Prints lip-up; the chamfered snaps stay under ~45° so no supports are
needed on most printers.
— Assemble — seat the board, route the antennas, close the lid
(full steps below).
[ Verify first ]
The defaults match the datasheet, but three things reward a caliper check for a
tight fit:
— Mounting-hole inset — hole_inset_x / _y (2.5 mm). Measure if
you want the four posts to line up perfectly.
— USB-C cutout — usbc_w / usbc_h (9.5 / 3.6). A chunky cable
overmold wants another 1 to 2 mm.
— Reset / pigtail side — both sit on the USB-C short end. If
your board's reset is mirrored, flip the sign on reset_offset and
pigtail_offset.
Fit-checker trick: set comp_clear = 1 for a throwaway shallow tray that
confirms the footprint and the cutouts without burning filament on full-height
walls. Set it back to 14 afterward. A few minutes here saves hours of failed
long prints.
[ Parameters ]
Everything lives in labelled groups at the top of the file; the full table is in
the README that ships with the model. The ones you'll actually reach for:
— clr (0.4) — gap around the PCB. Tight to seat? 0.5. Loose? 0.3.
— comp_clear (14) — headroom above the board; raise it for a
taller stack or a bulkier antenna.
— use_snaps / use_screws — the lid strategy (next section).
— snap_depth (0.9) — click strength. 0.6 opens easy, 1.2 locks hard.
— ant_d (0) — SMA bulkhead hole. 0 is correct for the stock IPEX
antenna kit; set ~6.5 only if you switch to an SMA pigtail.
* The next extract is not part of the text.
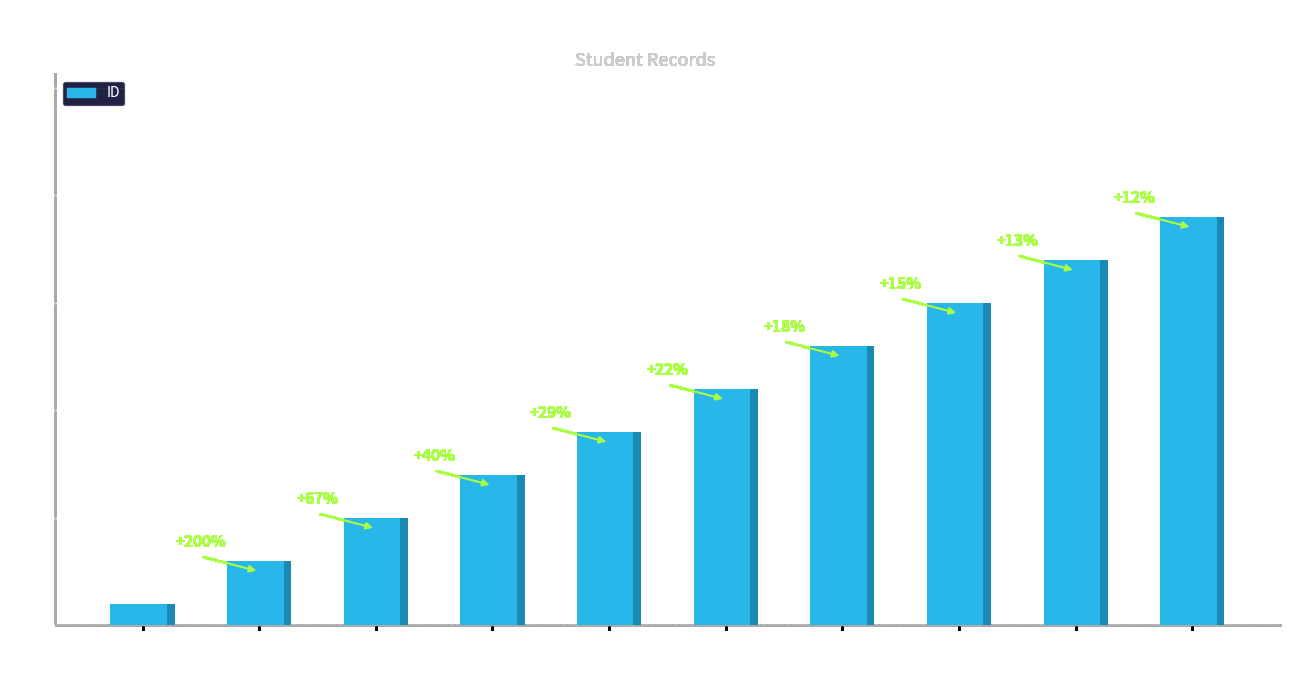

What position from the right is Student_011?

5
— battery / lanyard / ledpipe — optional extras, off or on by a
single toggle each.
[ Snap vs screw ]
The base takes either lid, so this is a per-print choice, not a permanent one:
— Snaps — cantilever catches click shut. Fast to open, no
hardware — great for a bench node you reflash often.
— Screws — four M2.5 self-tappers into the corner posts. Clamps
tight; better for outdoor or a gasketed weather build.
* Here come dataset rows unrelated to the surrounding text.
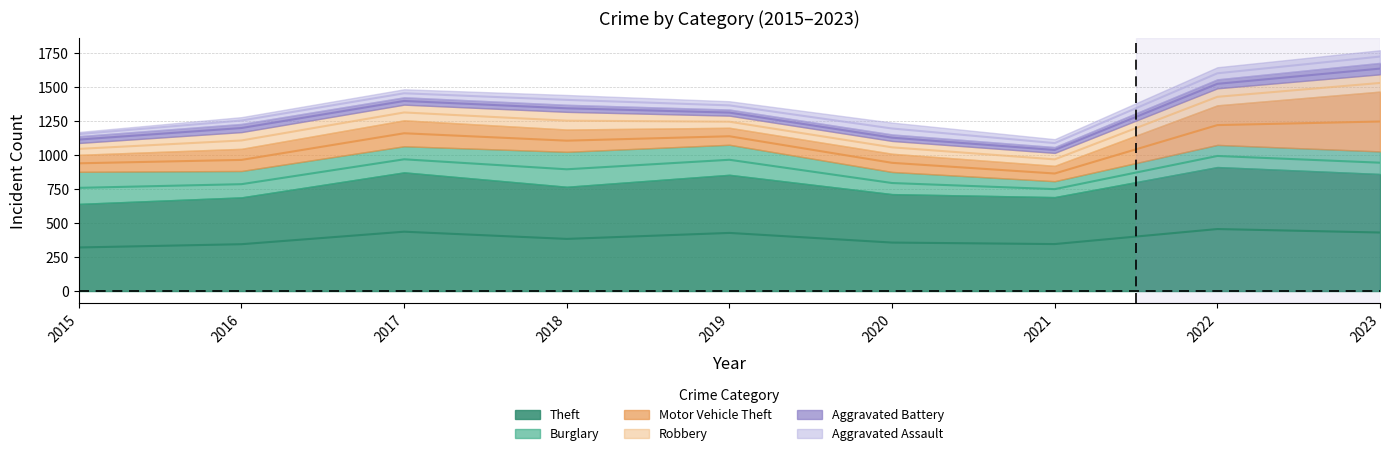

Reading left to right, extract all data points from this chart.

Theft: 641	689	873	767	855	713	691	912	861
Burglary: 236	194	192	257	221	163	117	163	166
Motor Vehicle Theft: 125	163	191	164	125	134	113	291	440
Robbery: 87	123	115	130	89	94	95	125	127
Aggravated Battery: 50	60	54	52	45	48	43	66	84
Aggravated Assault: 31	50	59	72	61	87	58	89	93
— Both — snaps align it, screws clamp it. Belt and suspenders.
For a node you open a lot, melt M2.5 heat-set inserts into the posts and run
machine screws — far more durable than repeatedly self-tapping plastic.
[ Assembly ]
— Seat the board — the RAK19007 drops onto the four standoff posts.
— Route the antennas — the RAK4631 kit ships two adhesive IPEX/u.FL
flat flags (LoRa + BLE). Peel and stick them to the inside of the lid or a
side wall, kept apart and against non-metal for range. No drilled SMA hole.
— Battery — route the JST lead out through the pigtail slot.
— Close it — snaps just click; screws drive M2.5 x 6 to 8 mm into
the posts; both means click for alignment, then clamp.
[ Materials ]
— PLA — easiest to print, but softens in heat. A hot car or direct
sun relaxes the snap click and can sag the case. Indoor / bench only.
— PETG — the sweet spot: heat-tolerant, flexes well for repeated
snap cycles, decent UV resistance.
— ASA — best for sustained sun and outdoor exposure.
Living outside? The screw lid, optionally with a gasket, holds up far better than
snaps alone. Dimensions come from the published datasheet and are verified for
manifold geometry, but tolerances vary by batch and by printer — always
test-fit before a long or multi-color print.